> _Task_: Pull out each line of the entries below that contains the string "ETEV". Matching is case-sensitive.

━━━ Extracted records ━━━

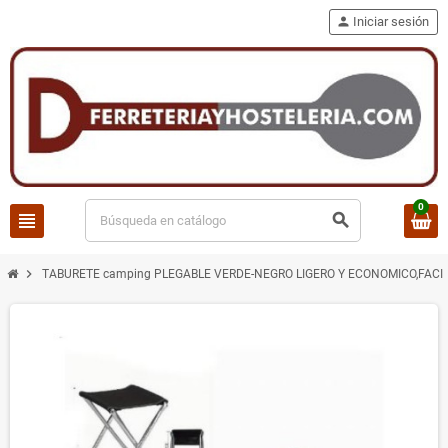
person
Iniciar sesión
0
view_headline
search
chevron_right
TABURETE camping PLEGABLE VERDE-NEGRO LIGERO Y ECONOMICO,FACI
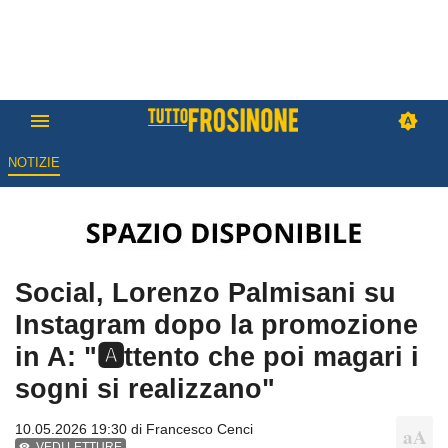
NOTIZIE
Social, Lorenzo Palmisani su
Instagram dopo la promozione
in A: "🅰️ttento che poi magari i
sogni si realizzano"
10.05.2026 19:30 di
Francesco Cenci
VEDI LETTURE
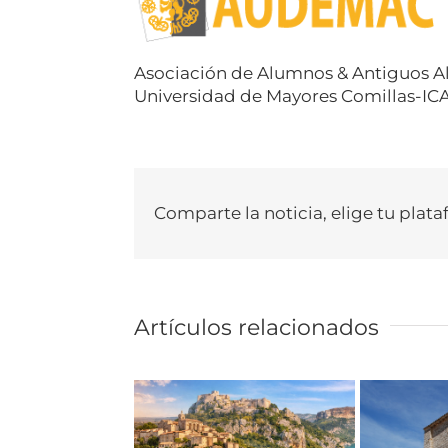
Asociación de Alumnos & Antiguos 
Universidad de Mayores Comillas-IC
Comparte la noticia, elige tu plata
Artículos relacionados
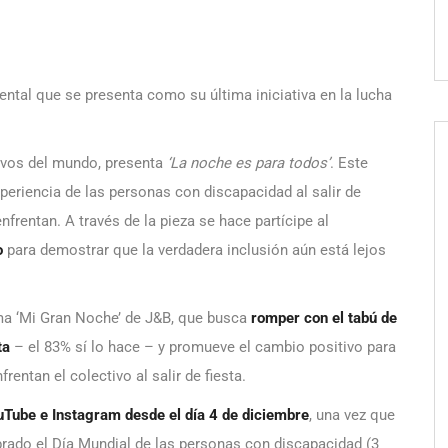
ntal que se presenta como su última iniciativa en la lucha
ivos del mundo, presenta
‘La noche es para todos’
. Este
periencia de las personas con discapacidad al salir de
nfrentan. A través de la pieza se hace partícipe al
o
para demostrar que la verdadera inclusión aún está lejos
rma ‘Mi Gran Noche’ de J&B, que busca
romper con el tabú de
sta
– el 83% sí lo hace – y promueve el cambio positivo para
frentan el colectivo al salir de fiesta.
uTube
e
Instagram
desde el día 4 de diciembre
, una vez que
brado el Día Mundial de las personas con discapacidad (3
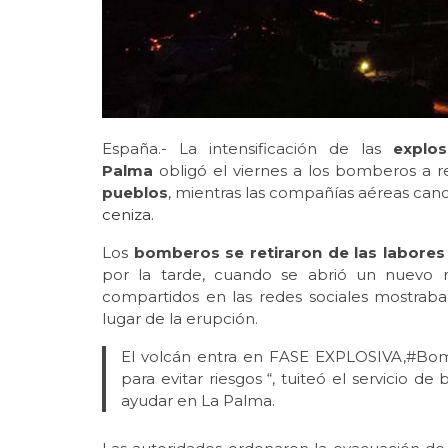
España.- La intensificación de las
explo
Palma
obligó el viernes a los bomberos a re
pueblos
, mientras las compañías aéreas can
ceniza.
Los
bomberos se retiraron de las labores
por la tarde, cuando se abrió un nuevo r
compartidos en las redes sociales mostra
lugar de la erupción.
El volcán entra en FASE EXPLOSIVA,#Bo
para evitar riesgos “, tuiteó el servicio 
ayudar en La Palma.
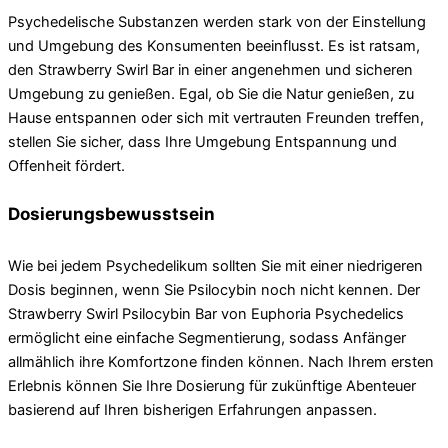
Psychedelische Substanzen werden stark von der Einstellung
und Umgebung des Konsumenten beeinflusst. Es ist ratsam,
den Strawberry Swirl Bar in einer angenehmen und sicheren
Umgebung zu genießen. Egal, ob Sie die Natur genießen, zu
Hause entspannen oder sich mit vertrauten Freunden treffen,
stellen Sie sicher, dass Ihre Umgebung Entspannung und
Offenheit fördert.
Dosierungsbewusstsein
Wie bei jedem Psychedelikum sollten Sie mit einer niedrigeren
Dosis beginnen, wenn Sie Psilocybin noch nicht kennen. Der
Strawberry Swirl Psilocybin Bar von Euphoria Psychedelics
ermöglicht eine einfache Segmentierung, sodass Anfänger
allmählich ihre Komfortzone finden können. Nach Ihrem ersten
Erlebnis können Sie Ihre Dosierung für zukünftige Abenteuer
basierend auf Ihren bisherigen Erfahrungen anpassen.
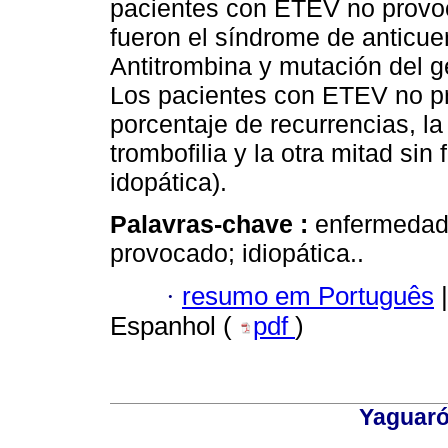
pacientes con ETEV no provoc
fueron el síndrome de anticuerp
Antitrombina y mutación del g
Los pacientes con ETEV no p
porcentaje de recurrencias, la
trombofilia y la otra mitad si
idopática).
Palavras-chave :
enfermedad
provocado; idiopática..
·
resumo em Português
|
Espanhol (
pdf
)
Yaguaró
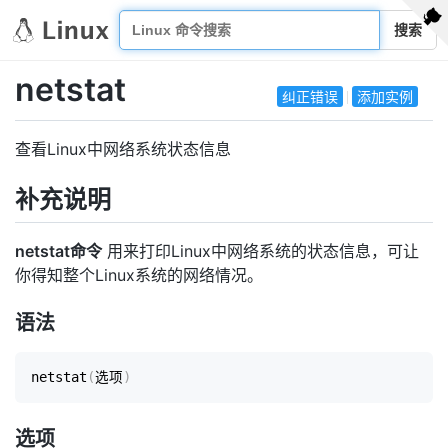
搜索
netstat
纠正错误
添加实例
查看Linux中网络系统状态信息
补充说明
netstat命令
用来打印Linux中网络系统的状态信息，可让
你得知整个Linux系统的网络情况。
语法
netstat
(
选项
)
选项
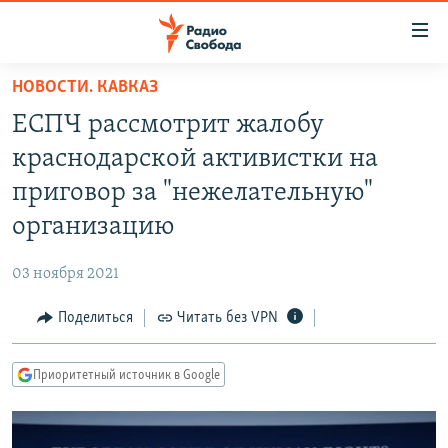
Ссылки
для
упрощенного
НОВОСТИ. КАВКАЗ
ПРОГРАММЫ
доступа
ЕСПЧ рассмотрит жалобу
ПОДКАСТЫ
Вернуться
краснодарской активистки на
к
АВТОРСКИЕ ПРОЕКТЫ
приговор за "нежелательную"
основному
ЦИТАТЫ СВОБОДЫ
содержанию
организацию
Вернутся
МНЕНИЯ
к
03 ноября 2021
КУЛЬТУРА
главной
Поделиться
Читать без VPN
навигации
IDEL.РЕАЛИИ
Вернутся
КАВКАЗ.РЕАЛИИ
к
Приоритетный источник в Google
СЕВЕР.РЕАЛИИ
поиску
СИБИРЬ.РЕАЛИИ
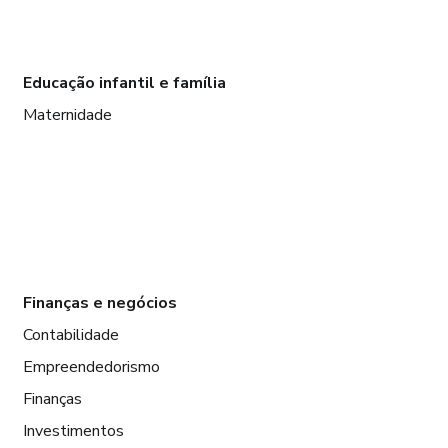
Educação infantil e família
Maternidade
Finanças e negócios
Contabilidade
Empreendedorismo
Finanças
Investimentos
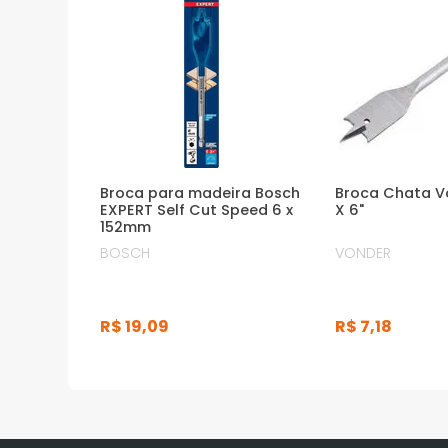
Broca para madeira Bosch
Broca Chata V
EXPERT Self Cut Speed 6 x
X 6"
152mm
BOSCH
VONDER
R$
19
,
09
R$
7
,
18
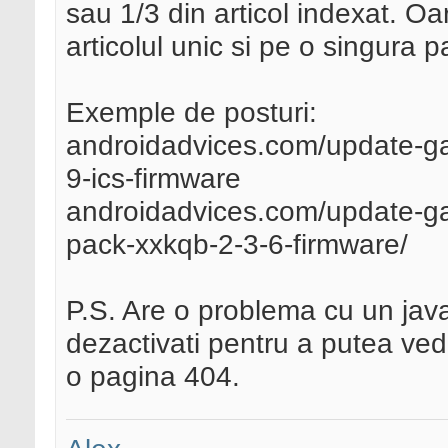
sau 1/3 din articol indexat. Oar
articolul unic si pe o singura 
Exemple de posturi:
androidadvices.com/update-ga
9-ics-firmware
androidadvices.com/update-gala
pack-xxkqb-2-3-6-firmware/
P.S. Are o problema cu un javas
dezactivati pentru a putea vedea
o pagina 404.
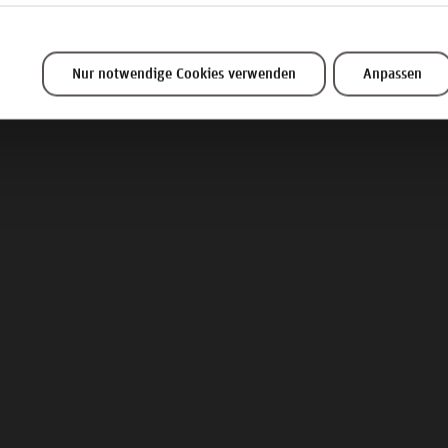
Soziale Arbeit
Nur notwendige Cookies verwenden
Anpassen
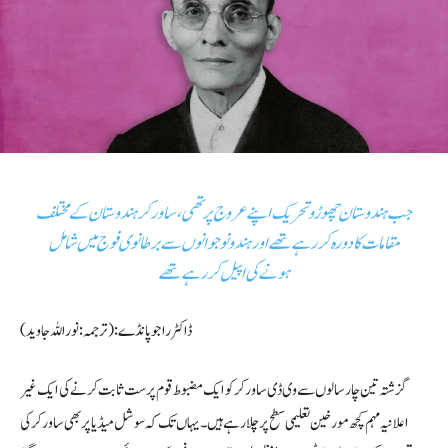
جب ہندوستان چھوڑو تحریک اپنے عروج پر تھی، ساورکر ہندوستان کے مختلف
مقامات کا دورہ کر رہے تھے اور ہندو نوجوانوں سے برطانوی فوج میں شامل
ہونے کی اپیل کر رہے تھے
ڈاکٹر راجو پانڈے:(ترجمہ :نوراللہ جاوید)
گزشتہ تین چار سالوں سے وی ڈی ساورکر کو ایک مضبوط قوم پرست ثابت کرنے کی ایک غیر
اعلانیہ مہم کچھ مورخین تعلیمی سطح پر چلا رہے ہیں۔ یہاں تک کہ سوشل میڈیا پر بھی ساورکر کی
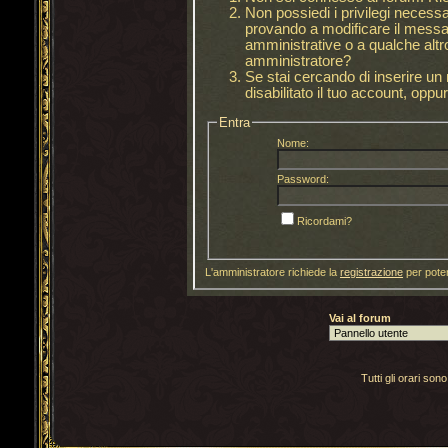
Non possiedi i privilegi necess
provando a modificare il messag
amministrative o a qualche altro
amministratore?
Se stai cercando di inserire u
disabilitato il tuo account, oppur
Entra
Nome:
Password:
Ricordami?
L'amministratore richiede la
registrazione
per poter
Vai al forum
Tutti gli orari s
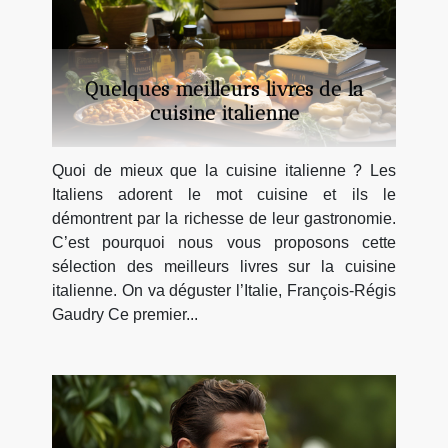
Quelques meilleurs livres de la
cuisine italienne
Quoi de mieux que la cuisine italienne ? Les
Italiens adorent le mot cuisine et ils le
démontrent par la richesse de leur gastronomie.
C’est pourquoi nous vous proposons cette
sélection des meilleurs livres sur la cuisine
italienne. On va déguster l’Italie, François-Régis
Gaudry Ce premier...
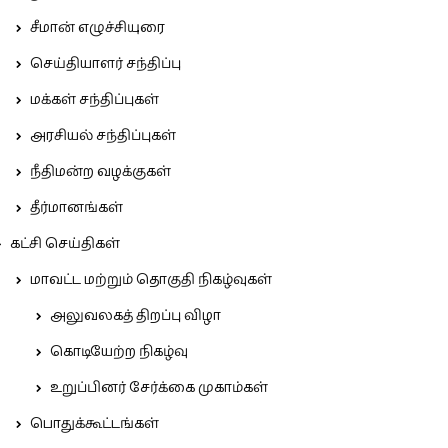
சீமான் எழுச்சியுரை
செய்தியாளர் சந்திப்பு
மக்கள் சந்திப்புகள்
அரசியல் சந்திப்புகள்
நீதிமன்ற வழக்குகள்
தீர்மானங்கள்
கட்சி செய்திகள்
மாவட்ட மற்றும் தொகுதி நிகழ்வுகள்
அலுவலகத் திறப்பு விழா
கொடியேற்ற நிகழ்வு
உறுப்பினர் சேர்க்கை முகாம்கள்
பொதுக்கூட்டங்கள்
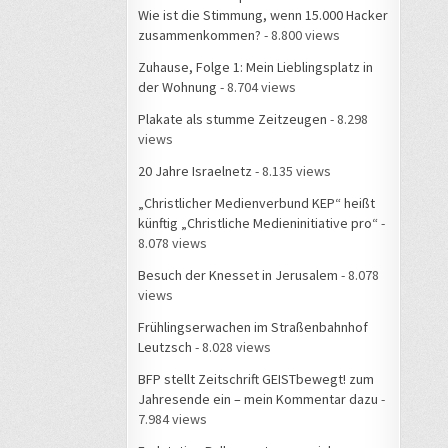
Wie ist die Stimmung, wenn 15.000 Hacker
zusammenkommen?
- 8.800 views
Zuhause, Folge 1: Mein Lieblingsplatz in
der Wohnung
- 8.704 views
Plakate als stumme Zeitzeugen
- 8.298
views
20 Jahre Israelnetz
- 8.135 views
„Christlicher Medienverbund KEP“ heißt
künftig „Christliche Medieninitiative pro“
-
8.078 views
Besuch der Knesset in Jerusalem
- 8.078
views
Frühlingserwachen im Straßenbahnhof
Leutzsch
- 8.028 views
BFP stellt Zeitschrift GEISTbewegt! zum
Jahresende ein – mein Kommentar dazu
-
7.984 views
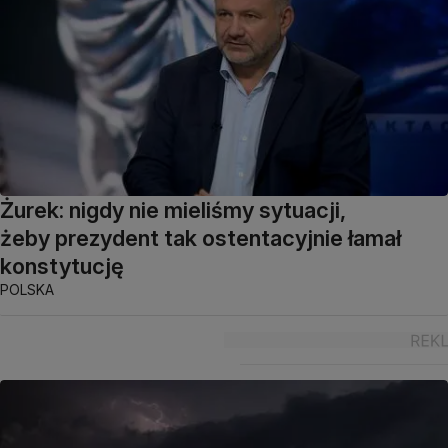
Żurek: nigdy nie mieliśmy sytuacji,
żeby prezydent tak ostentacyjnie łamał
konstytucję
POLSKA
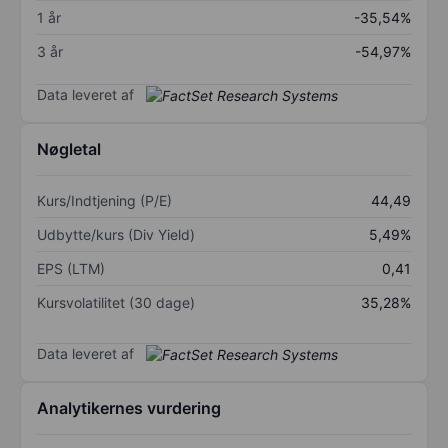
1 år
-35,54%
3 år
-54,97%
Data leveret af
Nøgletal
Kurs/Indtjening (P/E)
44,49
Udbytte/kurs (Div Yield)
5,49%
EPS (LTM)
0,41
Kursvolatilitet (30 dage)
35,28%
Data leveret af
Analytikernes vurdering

━━━

> _Answer to this problem_:
pacientes con ETEV no provoc
Los pacientes con ETEV no p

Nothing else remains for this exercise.